Endpoint Method Scope Token Tier Description
/api/v1/users/ GET user:read Both List all users (paginated)
/api/v1/users/ POST user:write App-level only Create a new user
/api/v1/users/<id>/credentials/ GET user:read Both List credentials for a user
/api/v1/users/<id>/ DELETE user:write App-level only Delete a user

Try it out

Explore parameters, schemas, and live requests in the Swagger UI.

User Status

Every user resource includes a read-only status attribute describing its lifecycle state. It is derived from enabled-listing state and updates automatically as listings are enabled or disabled.

Value Meaning
new Created, but no listings enabled yet.
active Has at least one enabled listing.
inactive Was active before; no listings currently enabled.

List Users

Returns a paginated list of all users owned by the authenticated application. Supports pagination and sorting by created_at.

  • Filtering: filter[email]=<email> — exact, case-insensitive match on the user's email. Email is unique, so this returns at most one user. Use it to recover a user's id when you only have the email.
GET /api/v1/users/?filter[email]=john@example.com

User-scoped tokens

When using a user-scoped token, this endpoint returns only the user the token is bound to.

Create User

Create a new user managed by your application. Users created via this endpoint are managed by the OAuth2 application and cannot log in directly (password is randomly generated).

If a user with the same email already exists, the API returns 409 Conflict.

App-level token required

This endpoint requires an app-level token. Requests with a user-scoped token will receive 403 Forbidden.

Optional Attributes

You can also provide these optional attributes when creating a user:

  • locale: Optional.
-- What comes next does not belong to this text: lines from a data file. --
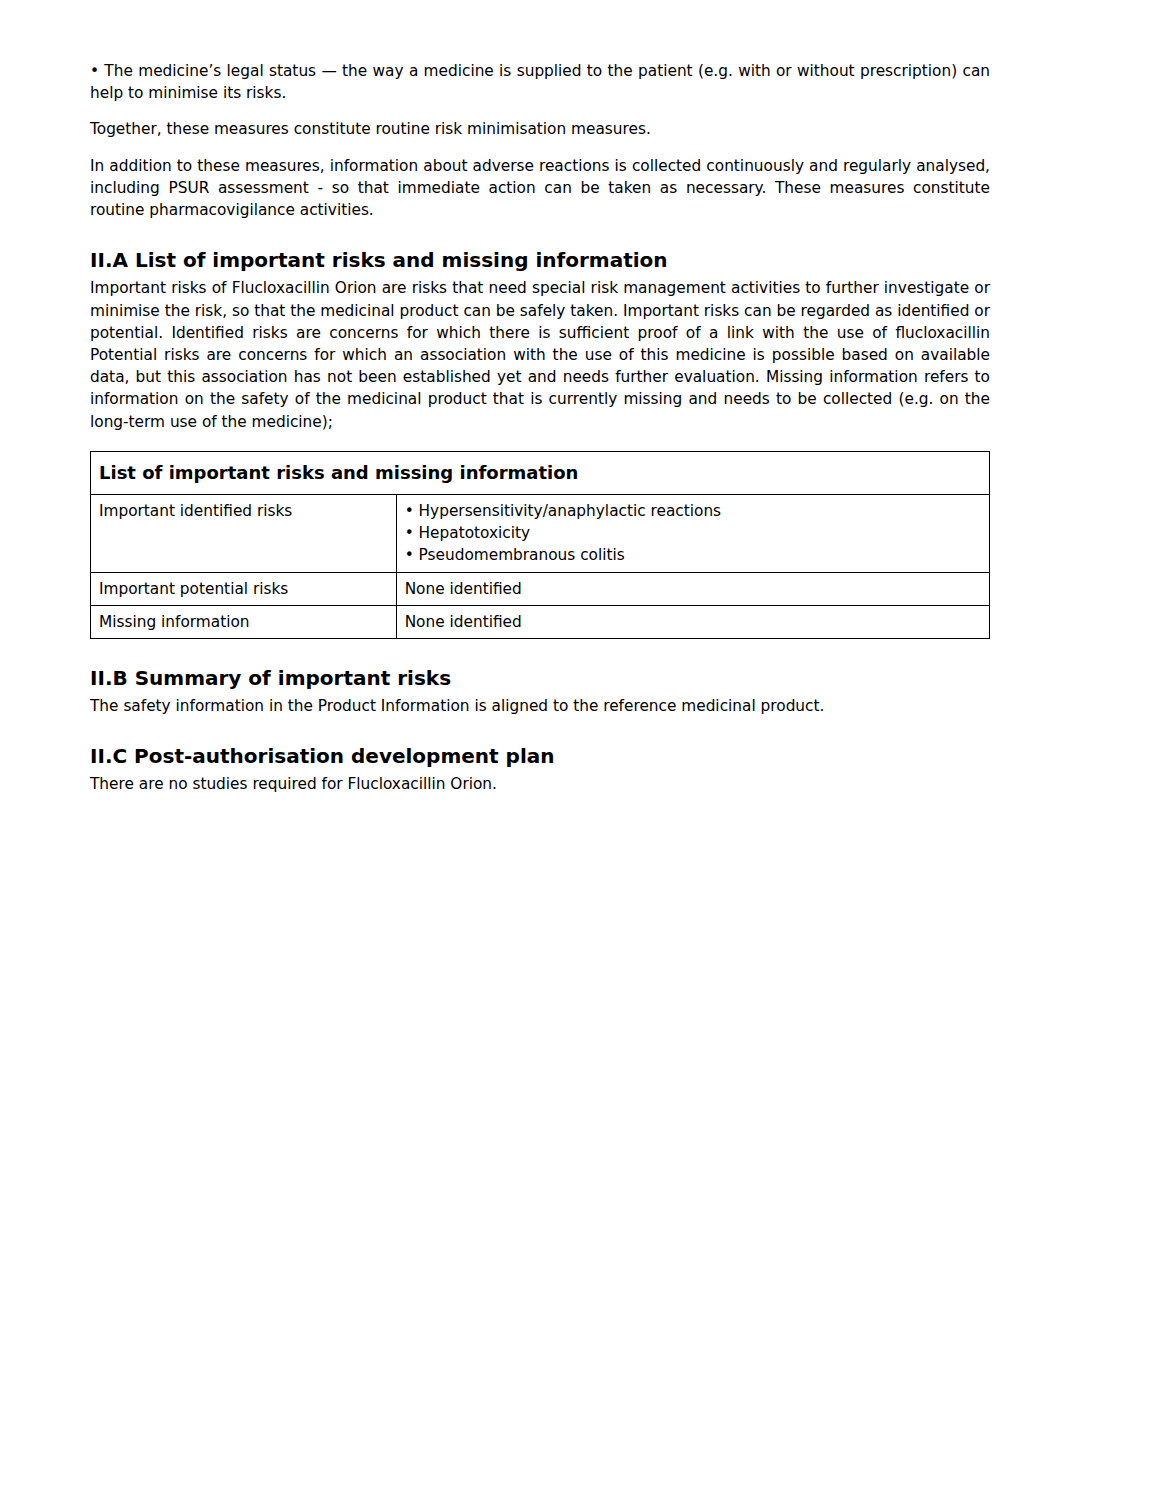• The medicine’s legal status — the way a medicine is supplied to the patient (e.g. with or without prescription) can help to minimise its risks.
Together, these measures constitute routine risk minimisation measures.
In addition to these measures, information about adverse reactions is collected continuously and regularly analysed, including PSUR assessment - so that immediate action can be taken as necessary. These measures constitute routine pharmacovigilance activities.
II.A List of important risks and missing information
Important risks of Flucloxacillin Orion are risks that need special risk management activities to further investigate or minimise the risk, so that the medicinal product can be safely taken. Important risks can be regarded as identified or potential. Identified risks are concerns for which there is sufficient proof of a link with the use of flucloxacillin Potential risks are concerns for which an association with the use of this medicine is possible based on available data, but this association has not been established yet and needs further evaluation. Missing information refers to information on the safety of the medicinal product that is currently missing and needs to be collected (e.g. on the long-term use of the medicine);
| List of important risks and missing information |
| Important identified risks | Hypersensitivity/anaphylactic reactions Hepatotoxicity Pseudomembranous colitis |
| Important potential risks | None identified |
| Missing information | None identified |
II.B Summary of important risks
The safety information in the Product Information is aligned to the reference medicinal product.
II.C Post-authorisation development plan
There are no studies required for Flucloxacillin Orion.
Defaults to en. Uses a supported BCP 47 language tag. Supported values are en, en-GB, en-AU, en-CA, ja, fr, pt, de, es, and it. This locale is used in messages that explain the reason for price changes in the booking review endpoint (not yet available).

Example

{
  "data": {
    "type": "users",
    "attributes": {
      "first-name": "John",
      "last-name": "Doe",
      "email": "john@example.com",
      "locale": "en-GB"
    }
  }
}

List User Credentials

Returns the login credentials that are visible for the requested user.

  • App-level tokens can list all credentials for the user.
  • User-scoped tokens default to the bound credential. Admin credentials can list all credentials for that user; non-admin credentials only see themselves.
  • Each credential object has its own id. Use that credential_id when requesting a user-scoped token that must enforce one credential's visibility and grants.

Delete User

Soft-delete a user managed by your application. This anonymizes the user's email, disables all enabled listings, removes managed accounts, and marks the user as deleted.

Returns 204 No Content on success.

App-level token required

This endpoint requires an app-level token. Requests with a user-scoped token will receive 403 Forbidden.